◆ Instructions to follow ◆
An exact copy of every record is the expected answer.

---------------

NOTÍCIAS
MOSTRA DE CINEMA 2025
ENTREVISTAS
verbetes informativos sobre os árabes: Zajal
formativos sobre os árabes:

---------------

◆ Result of this exercise ◆
NOTÍCIAS
MOSTRA DE CINEMA 2025
ENTREVISTAS
verbetes informativos sobre os árabes: Zajal
formativos sobre os árabes:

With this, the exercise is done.